12. portable power sources as claimed in claim 11, it is characterized in that, described load detection circuit for access comprises: first drives resistance, second to drive resistance and the first NPN transistor, described first drives the GND of the first end of resistance and the output port of described portable power source to hold couples, and the base stage of the second end and described first NPN transistor couples; Described second drives the first end of resistance and the base stage of described first NPN transistor to couple, the second end and couple; The collector electrode of described first NPN transistor and described load access test side and couple, emitter with couple.

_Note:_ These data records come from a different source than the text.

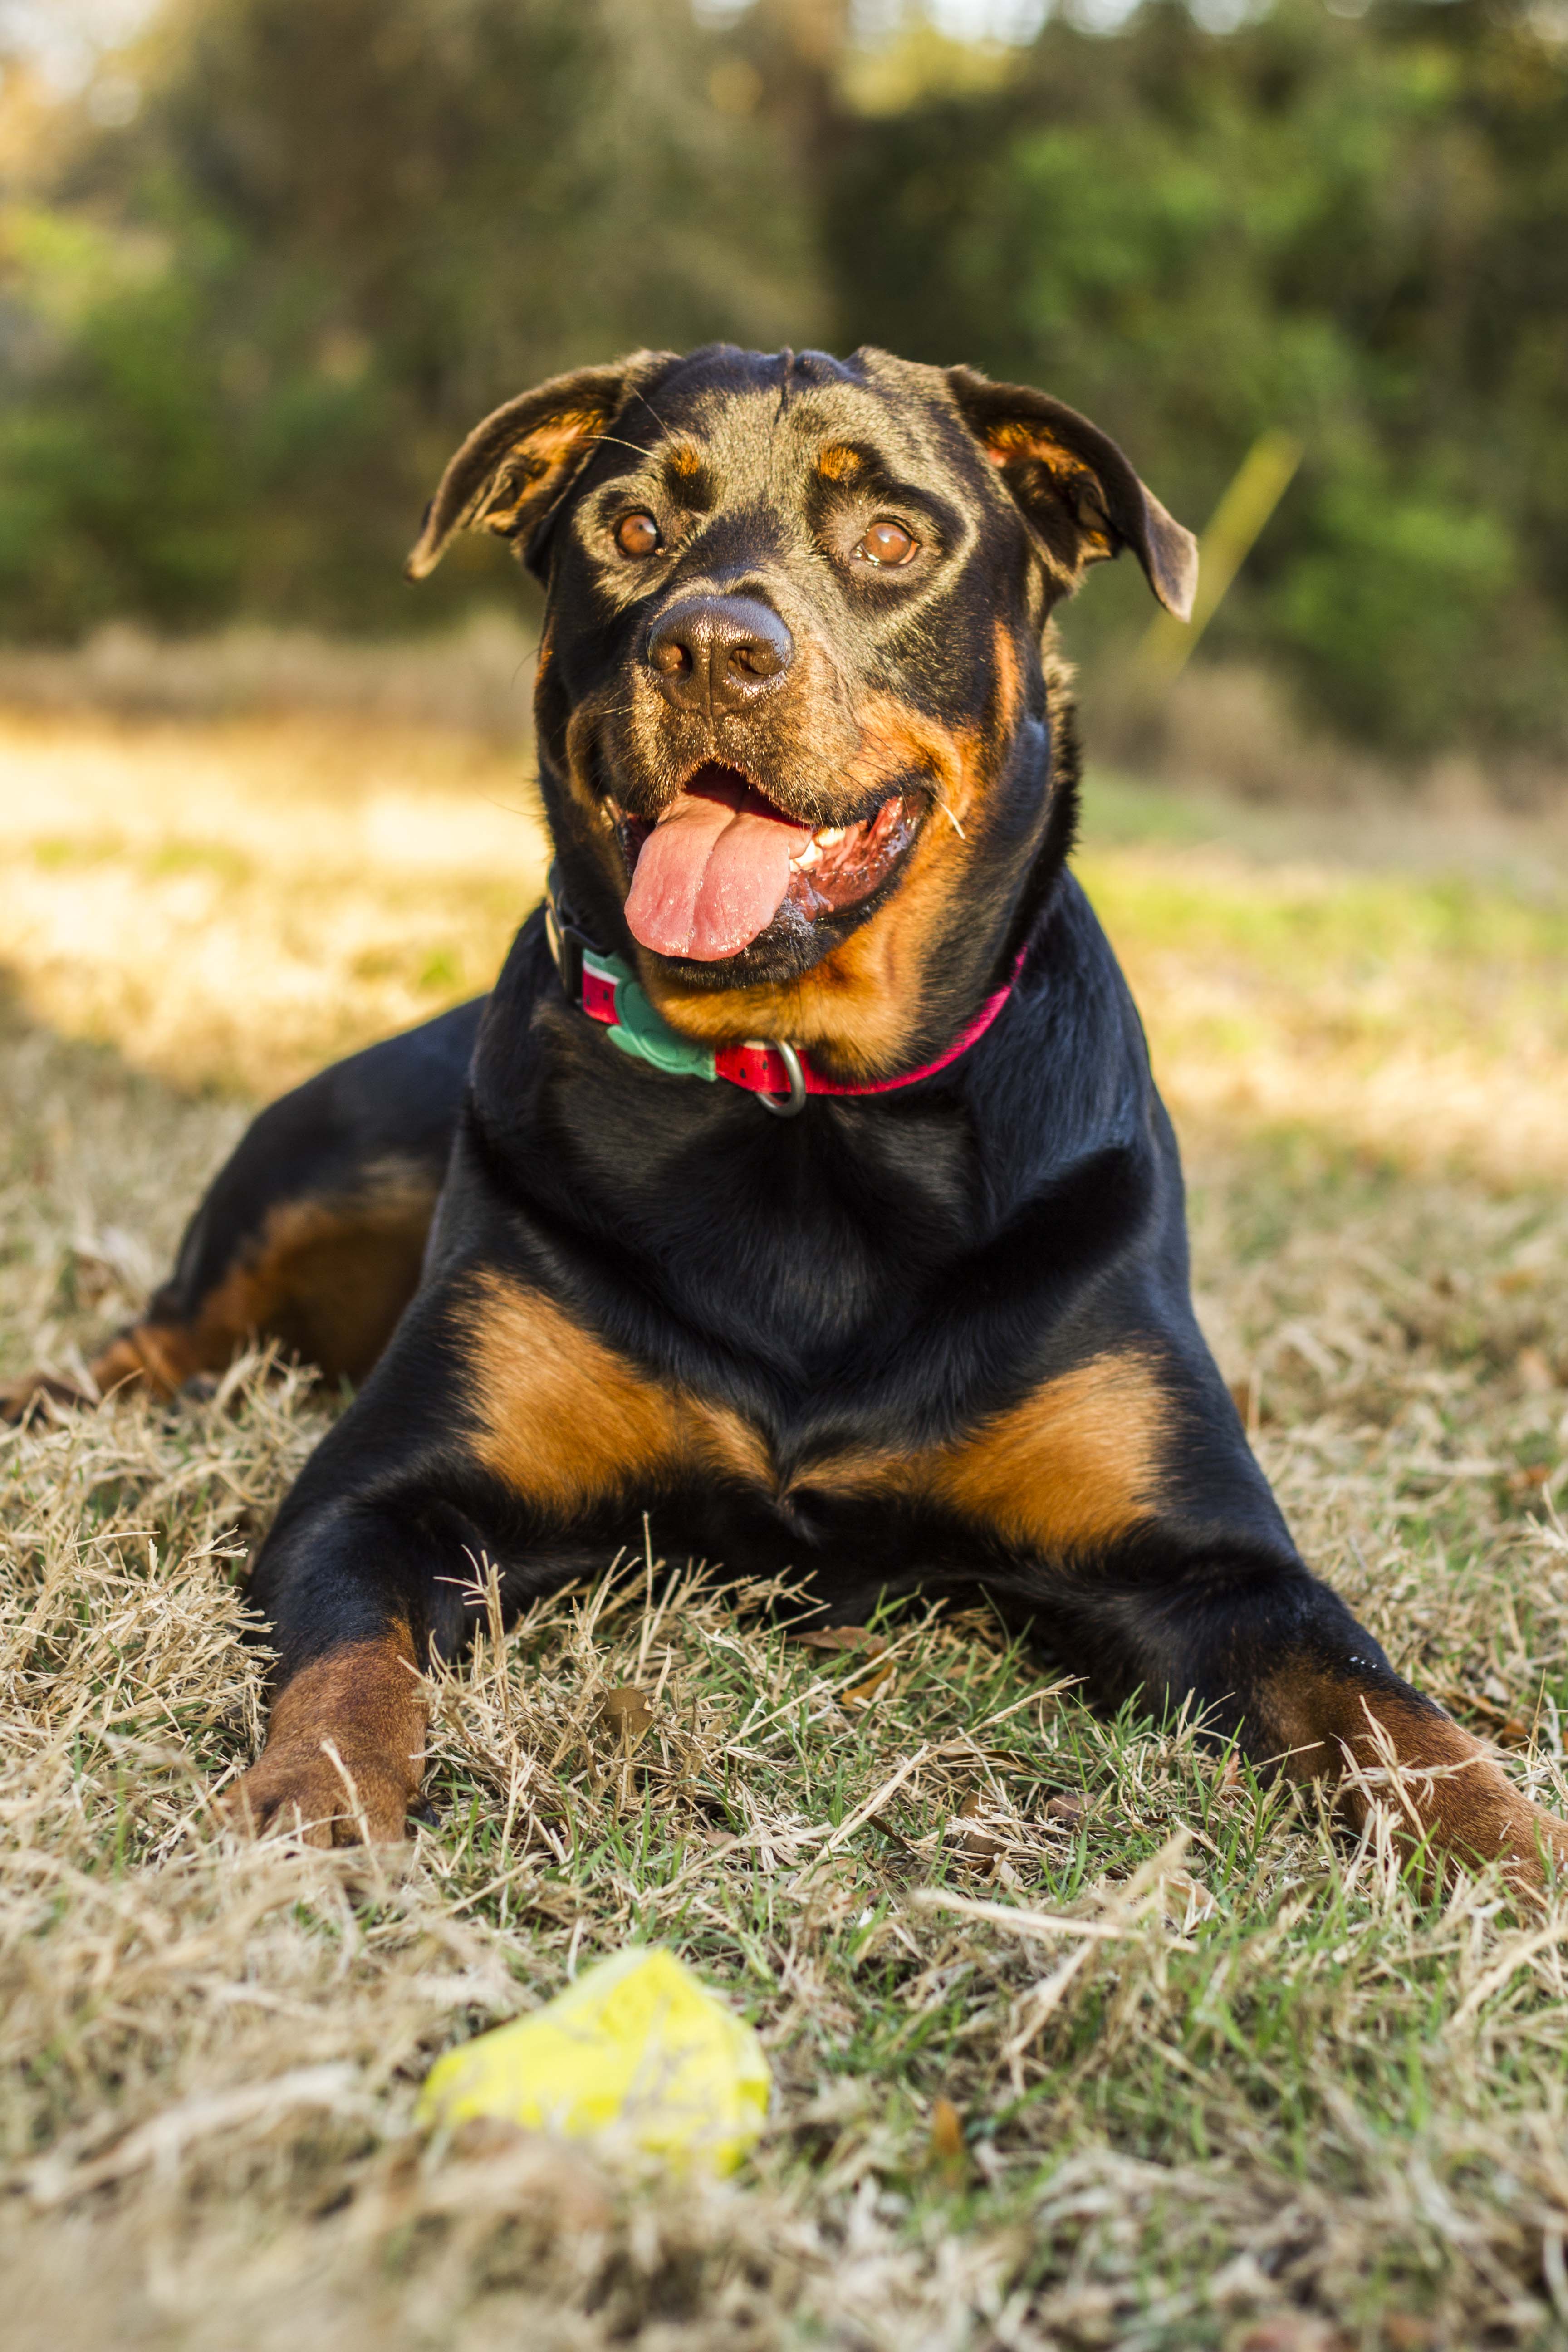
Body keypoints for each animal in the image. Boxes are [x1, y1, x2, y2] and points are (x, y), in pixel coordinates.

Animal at [15, 343, 1568, 1891]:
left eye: (889, 540)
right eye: (633, 528)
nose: (712, 647)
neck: (800, 1097)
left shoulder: (1214, 1568)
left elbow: (1389, 1711)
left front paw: (1516, 1853)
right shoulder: (382, 1497)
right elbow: (350, 1661)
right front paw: (320, 1806)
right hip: (334, 1160)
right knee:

13. portable power sources as claimed in claim 11, it is characterized in that, also comprise: electric discharge enable circuits, hold with the GND of the output port of described portable power source and couple, and couple with the Enable Pin of described master controller, being suitable for the conducting when receiving the enable signal that described controller sends, making described storage battery be described load supplying.

14. portable power sources as claimed in claim 13, it is characterized in that, described electric discharge enable circuits comprises:

Field effect transistor, drain electrode and the GND of described output port holds and couple, source electrode and couple, the first end of grid and the 3rd discharge resistance couples;

3rd discharge resistance, the second end with couple.

15. portable power sources as claimed in claim 14, it is characterized in that, described portable power source also comprises: load current detection circuit, couples with described electric discharge enable circuits, and couple with the load current detection end of described master controller, be suitable for obtaining the current discharging current of described portable power source.

16. portable power sources as claimed in claim 15, it is characterized in that, described load current detection circuit comprises: sampling resistor, the second filter resistance and the 3rd filter capacitor, the first end of described sampling resistor and the first end of described second filter resistance and the source electrode of described field effect transistor couple, the second end with couple; Second end and the described load current detection end of described second filter resistance couple; First end and the described load current detection end of described 3rd filter capacitor couple, the second end with couple.

17. portable power sources as claimed in claim 1, is characterized in that, also comprise: charge protector, couple with the charging current test side of described master controller, are suitable for providing charge protection to described portable power source.

18. portable power sources as claimed in claim 1, is characterized in that, also comprise: battery power display circuit, couple, be suitable for the current voltage value according to described storage battery with the LED control end preset in described master controller, the battery electric quantity value that display is corresponding.

19. portable power sources as claimed in claim 18, it is characterized in that, described battery power display circuit comprises: at least two LED, and described LED couples with the LED control end preset in corresponding master controller respectively.

20. portable power sources as claimed in claim 1, is characterized in that, also comprise: lighting circuit, and the Lighting control end that first end and described master controller are preset couples, and the positive pole of the second end and described storage battery couples.

21. portable power sources as claimed in claim 20, it is characterized in that, described lighting circuit comprises: the first base resistance, and first end and described Lighting control end couple, and the base stage of the second end and the second NPN transistor couples;

Second NPN transistor, emitter with couple, the first end of collector electrode and the first current-limiting resistance couples;

LED, first end and anode couple, and the second end and described first current-limiting resistance second end couple.